Problem details:
Go through the entries below and work out how many lines include "ansvar"; give only that number.

Collected data
┌──

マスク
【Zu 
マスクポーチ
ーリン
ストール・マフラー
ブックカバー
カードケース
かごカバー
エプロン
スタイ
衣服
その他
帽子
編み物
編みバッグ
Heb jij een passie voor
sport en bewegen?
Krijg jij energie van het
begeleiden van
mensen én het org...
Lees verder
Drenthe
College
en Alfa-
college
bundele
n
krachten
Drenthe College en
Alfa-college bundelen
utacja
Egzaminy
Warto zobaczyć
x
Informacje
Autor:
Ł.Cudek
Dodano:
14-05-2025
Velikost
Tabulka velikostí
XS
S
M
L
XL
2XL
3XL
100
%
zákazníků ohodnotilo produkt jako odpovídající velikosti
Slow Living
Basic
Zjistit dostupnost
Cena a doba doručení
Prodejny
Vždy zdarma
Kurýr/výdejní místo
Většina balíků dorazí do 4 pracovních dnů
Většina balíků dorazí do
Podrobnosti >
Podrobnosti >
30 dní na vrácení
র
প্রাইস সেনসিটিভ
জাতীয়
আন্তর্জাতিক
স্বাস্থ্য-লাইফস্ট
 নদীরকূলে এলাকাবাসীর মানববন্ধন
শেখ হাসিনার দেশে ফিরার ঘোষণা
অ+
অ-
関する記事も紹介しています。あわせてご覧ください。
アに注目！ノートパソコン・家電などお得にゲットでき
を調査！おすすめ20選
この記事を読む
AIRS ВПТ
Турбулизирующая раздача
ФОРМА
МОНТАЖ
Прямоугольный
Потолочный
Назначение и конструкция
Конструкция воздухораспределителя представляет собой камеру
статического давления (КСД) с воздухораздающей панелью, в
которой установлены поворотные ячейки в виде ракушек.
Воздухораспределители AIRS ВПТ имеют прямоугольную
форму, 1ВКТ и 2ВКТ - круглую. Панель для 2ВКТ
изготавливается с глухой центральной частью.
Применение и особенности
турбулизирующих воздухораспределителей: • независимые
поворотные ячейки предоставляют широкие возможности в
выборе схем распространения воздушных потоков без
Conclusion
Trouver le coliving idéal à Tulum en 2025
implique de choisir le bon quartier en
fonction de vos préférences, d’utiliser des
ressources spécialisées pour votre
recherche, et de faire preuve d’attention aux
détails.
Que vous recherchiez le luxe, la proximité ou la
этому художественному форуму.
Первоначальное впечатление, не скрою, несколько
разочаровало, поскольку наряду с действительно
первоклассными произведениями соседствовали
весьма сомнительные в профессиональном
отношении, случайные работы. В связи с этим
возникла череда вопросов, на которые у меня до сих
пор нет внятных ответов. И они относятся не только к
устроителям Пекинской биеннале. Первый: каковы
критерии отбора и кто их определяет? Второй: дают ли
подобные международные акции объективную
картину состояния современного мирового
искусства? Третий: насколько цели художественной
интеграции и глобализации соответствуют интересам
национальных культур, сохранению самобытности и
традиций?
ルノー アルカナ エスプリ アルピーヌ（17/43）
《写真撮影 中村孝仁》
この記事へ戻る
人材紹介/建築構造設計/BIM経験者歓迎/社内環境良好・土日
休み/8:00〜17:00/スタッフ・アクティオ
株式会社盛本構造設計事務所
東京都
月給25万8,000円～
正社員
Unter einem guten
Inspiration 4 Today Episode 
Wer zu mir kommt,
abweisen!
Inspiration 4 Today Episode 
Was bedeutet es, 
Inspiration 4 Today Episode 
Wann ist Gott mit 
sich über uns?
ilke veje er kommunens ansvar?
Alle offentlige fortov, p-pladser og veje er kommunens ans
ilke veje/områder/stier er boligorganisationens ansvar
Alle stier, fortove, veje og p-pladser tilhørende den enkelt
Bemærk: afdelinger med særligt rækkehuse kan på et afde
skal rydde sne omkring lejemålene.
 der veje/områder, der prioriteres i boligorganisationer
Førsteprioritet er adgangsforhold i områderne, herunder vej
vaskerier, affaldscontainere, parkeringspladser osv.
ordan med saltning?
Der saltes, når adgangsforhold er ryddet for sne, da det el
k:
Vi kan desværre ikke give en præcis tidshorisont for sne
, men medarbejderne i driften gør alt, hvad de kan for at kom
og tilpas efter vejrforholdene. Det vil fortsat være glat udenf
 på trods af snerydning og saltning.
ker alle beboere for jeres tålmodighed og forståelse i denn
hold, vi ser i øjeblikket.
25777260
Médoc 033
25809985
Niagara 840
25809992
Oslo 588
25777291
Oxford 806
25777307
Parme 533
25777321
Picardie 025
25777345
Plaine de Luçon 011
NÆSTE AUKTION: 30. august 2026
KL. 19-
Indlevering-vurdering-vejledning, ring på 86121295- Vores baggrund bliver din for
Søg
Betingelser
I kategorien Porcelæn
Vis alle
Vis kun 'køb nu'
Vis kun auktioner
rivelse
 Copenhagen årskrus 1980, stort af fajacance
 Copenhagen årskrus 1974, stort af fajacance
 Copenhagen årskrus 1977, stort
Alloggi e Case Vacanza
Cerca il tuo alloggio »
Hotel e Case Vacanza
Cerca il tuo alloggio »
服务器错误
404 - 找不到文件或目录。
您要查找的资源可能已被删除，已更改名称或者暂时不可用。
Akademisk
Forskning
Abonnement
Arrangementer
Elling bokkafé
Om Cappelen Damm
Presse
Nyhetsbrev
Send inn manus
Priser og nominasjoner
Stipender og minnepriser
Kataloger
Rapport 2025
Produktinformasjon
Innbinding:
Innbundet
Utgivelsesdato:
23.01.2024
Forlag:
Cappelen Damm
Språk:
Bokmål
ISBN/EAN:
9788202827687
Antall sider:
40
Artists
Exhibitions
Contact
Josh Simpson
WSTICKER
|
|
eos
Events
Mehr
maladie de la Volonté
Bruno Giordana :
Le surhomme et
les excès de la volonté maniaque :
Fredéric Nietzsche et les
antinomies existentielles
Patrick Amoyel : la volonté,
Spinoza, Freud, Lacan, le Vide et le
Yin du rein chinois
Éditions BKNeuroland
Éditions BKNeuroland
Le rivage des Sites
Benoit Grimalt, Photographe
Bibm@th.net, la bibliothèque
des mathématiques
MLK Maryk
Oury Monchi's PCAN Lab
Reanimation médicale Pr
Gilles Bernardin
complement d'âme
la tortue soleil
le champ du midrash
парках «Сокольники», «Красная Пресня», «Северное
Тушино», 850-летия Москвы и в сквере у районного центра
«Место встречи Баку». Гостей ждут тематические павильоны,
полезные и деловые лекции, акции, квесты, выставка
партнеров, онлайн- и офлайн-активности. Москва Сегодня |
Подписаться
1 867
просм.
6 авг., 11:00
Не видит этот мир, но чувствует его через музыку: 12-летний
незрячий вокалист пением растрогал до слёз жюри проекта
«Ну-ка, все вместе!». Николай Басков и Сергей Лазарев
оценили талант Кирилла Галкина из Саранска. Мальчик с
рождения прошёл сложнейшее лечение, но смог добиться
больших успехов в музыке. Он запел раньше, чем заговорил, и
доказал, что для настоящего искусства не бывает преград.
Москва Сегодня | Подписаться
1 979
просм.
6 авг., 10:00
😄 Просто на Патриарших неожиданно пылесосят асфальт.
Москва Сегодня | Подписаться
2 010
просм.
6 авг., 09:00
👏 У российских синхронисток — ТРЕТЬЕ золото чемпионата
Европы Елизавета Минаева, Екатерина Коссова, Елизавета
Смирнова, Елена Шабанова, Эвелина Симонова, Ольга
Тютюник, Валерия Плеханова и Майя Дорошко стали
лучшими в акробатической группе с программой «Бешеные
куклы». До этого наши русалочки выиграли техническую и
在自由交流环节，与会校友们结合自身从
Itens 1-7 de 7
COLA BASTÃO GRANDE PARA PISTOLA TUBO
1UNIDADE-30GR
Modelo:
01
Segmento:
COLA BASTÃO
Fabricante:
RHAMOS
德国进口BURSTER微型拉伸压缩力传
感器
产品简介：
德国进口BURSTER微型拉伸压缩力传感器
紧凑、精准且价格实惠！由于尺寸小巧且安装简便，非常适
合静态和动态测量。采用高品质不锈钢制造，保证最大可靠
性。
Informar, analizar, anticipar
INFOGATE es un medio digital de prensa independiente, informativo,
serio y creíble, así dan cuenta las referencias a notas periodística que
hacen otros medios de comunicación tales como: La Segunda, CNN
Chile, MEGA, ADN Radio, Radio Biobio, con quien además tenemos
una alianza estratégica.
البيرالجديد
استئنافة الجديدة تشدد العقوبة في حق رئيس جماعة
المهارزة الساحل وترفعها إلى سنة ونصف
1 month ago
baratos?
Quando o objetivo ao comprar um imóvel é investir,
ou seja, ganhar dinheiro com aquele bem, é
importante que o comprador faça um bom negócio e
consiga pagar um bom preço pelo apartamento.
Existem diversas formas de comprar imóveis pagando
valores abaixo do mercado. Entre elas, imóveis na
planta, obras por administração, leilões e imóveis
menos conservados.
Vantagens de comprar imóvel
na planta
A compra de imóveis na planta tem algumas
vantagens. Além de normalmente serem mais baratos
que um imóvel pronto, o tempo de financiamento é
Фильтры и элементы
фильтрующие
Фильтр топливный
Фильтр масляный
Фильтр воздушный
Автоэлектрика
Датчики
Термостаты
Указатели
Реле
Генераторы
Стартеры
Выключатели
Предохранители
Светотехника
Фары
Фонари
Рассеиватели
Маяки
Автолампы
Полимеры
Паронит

└──

Your response:
2